All symptoms are evaluated and noted, which is important as the medical community continues to draw a more complete picture of how COVID-19 affects people.

Many of the patients in the program now had COVID-19 four or five months ago. “Their symptoms may have improved, but for most of our patients they are still there,” Dr. Possick says, adding that recovery from COVID-19 is often something that takes months, not weeks.

Ages also vary. “We have seen people in their 30s up to their 80s, with somewhere in the middle being the peak of the bell curve,” she says.

What’s more, sometimes a patient’s tests show no evidence of physical problems that could cause the symptoms, even though patients still have them. “In some cases, that can be reassuring because they had been fearful that their lungs, for example, were permanently damaged,” Dr.
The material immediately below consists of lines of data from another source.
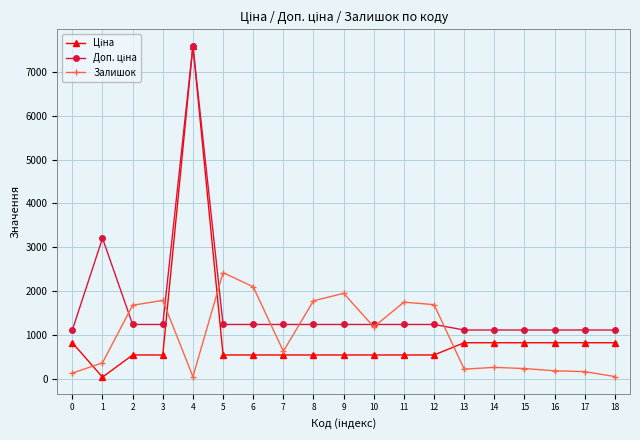

True or false: Залишок has a value of 125.0 at 0.

True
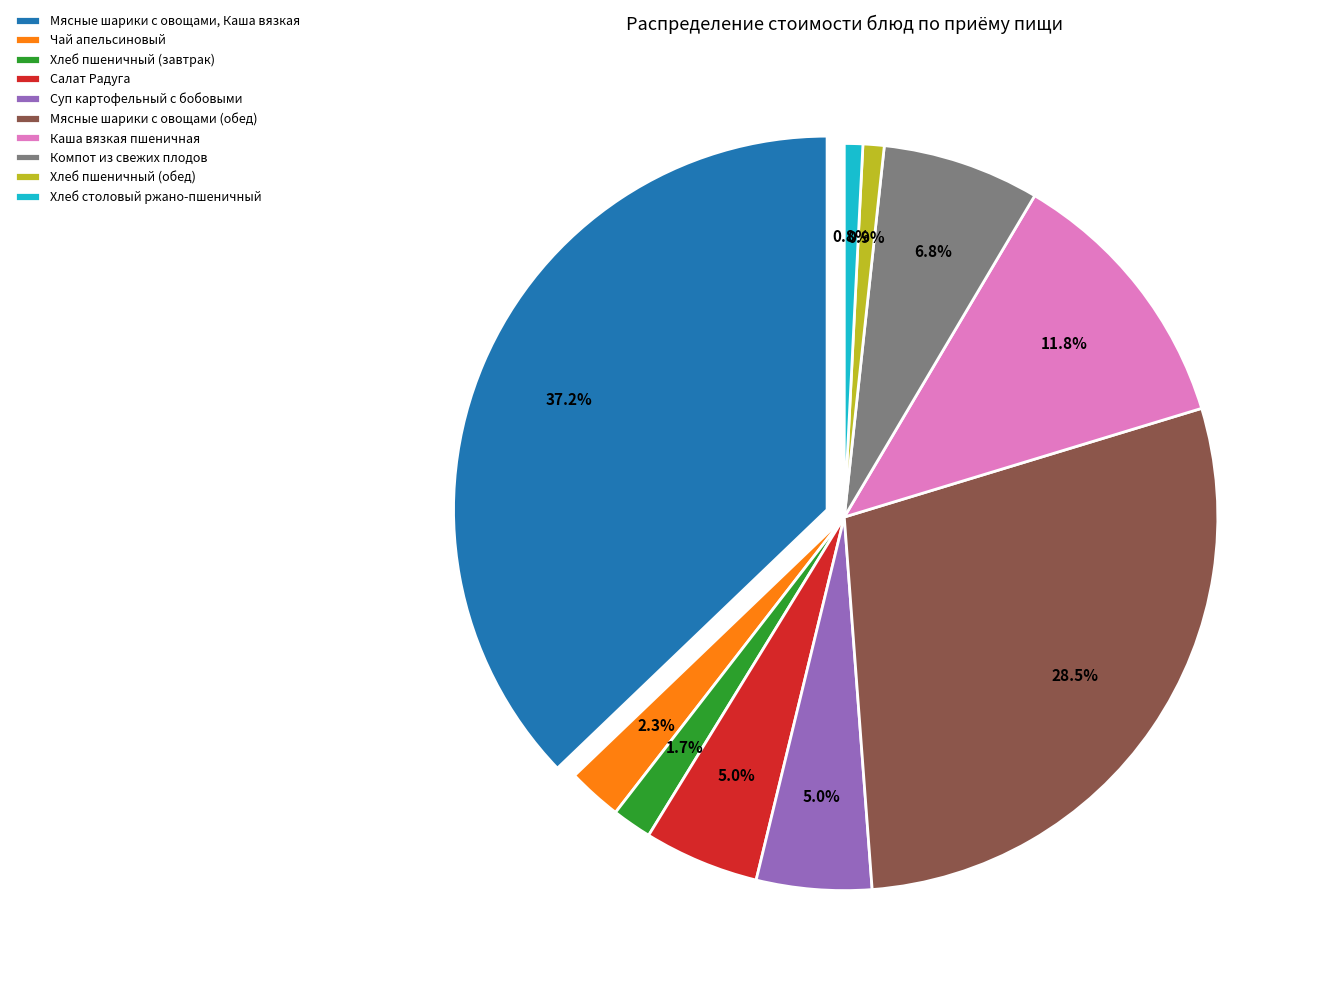

To the nearest percent, what portion does Компот из свежих плодов represent?

7%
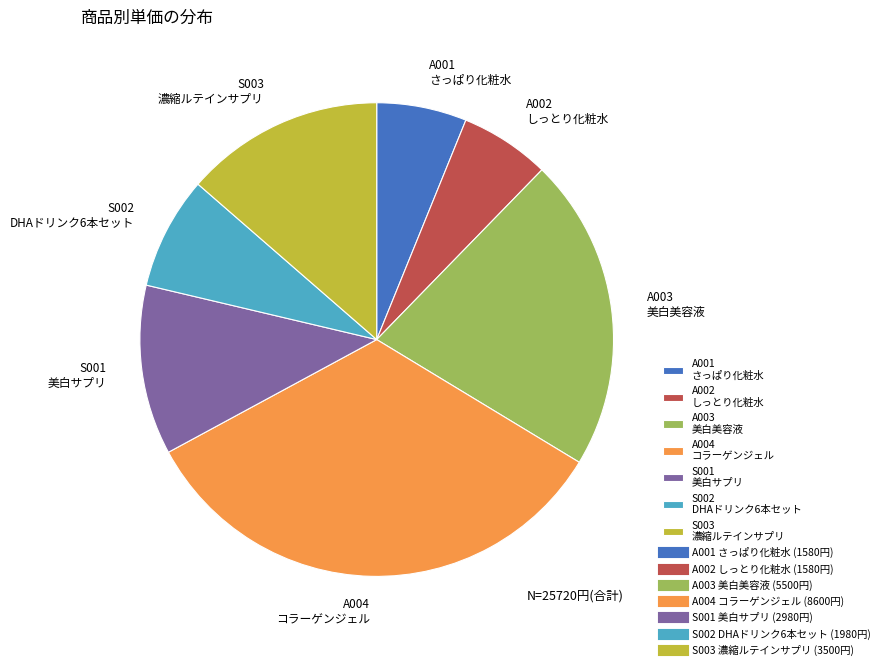

Does S002 DHAドリンク6本セット represent more than half of the total?

No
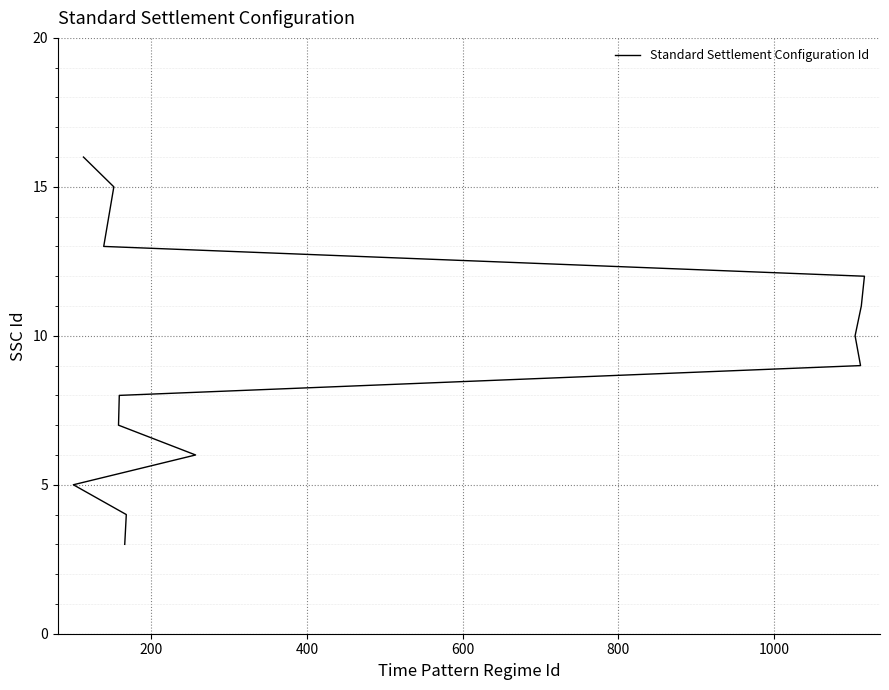

What is the value of the 2nd point from the left?

4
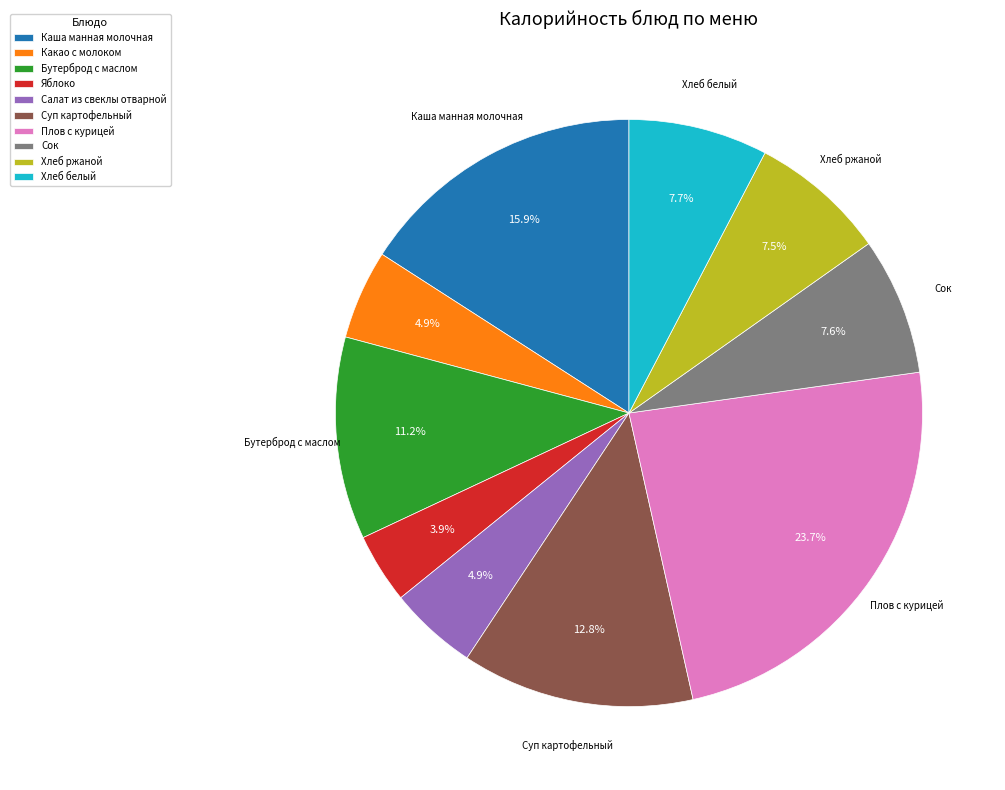

Is Хлеб ржаной the majority of the pie?

No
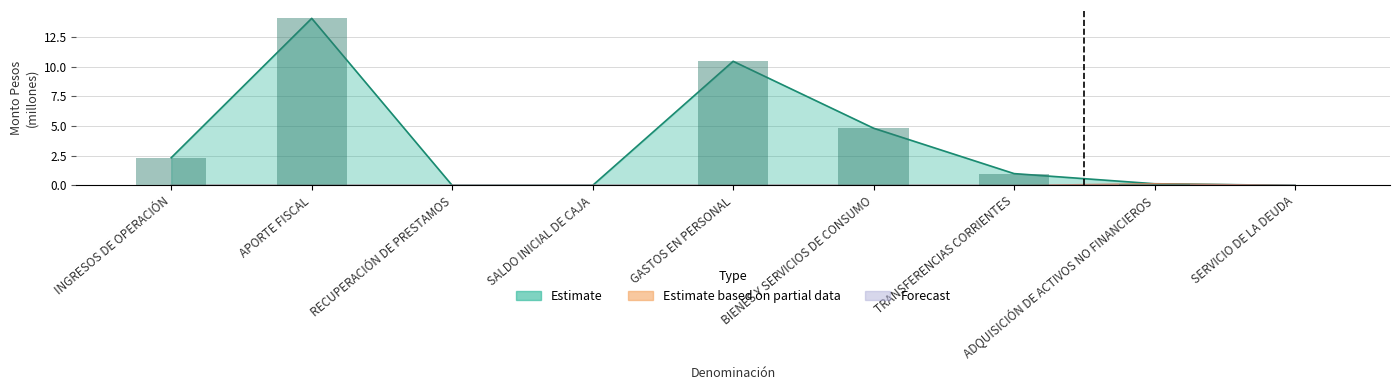

Does the chart contain stacked bars?

No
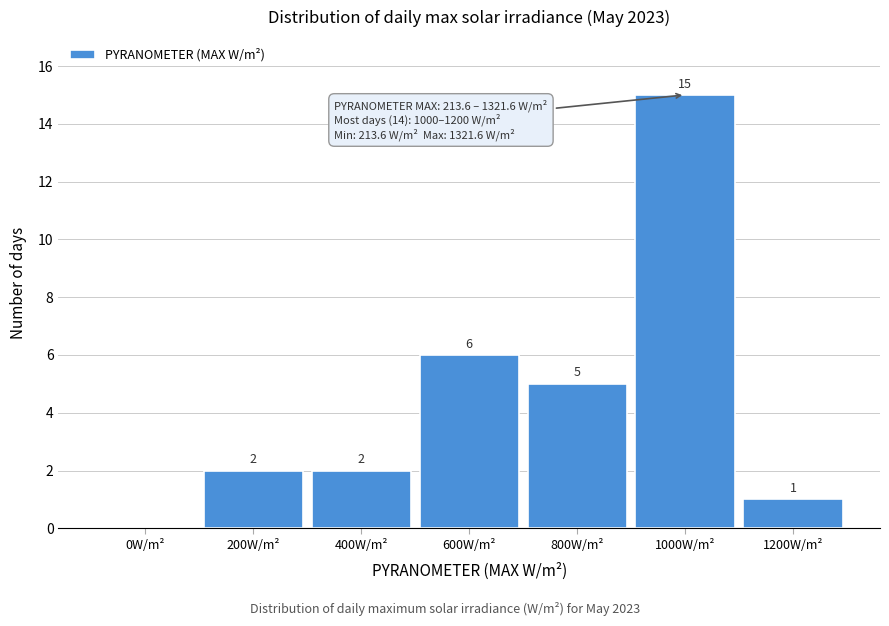

Reading right to left, what are all the values shown in this chart?

1200W/m²=1	1000W/m²=15	800W/m²=5	600W/m²=6	400W/m²=2	200W/m²=2	0W/m²=0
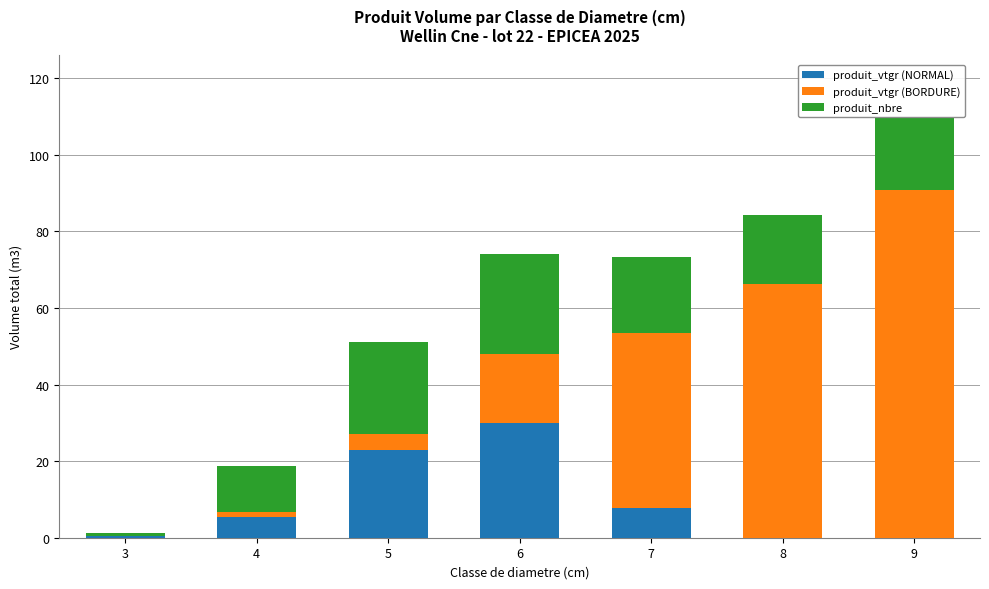

At which category is the sum across all series the highest?

9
Possick says. “This also means that more investigation is warranted to get to the root of the symptoms they are reporting.”

Long-term care of long-term symptoms

A few terms, including “long haulers” and “long-termers” have emerged for patients whose symptoms persist.

Dr. Possick says she has mixed feelings about the terms. “On the one hand, ‘long-hauler’ acknowledges the fact that this is not just a cold or the flu and that people really do have protracted symptoms that have been life-altering,” she says. “On the other hand, the term seems to imply that these symptoms are here to stay, and I don’t like the hopelessness that conveys. We spend a lot of time with people talking about their experience and framing expectations and maintaining a sense of hope that things can improve. This isn’t the end. This is hopefully the middle of their journey back to health.”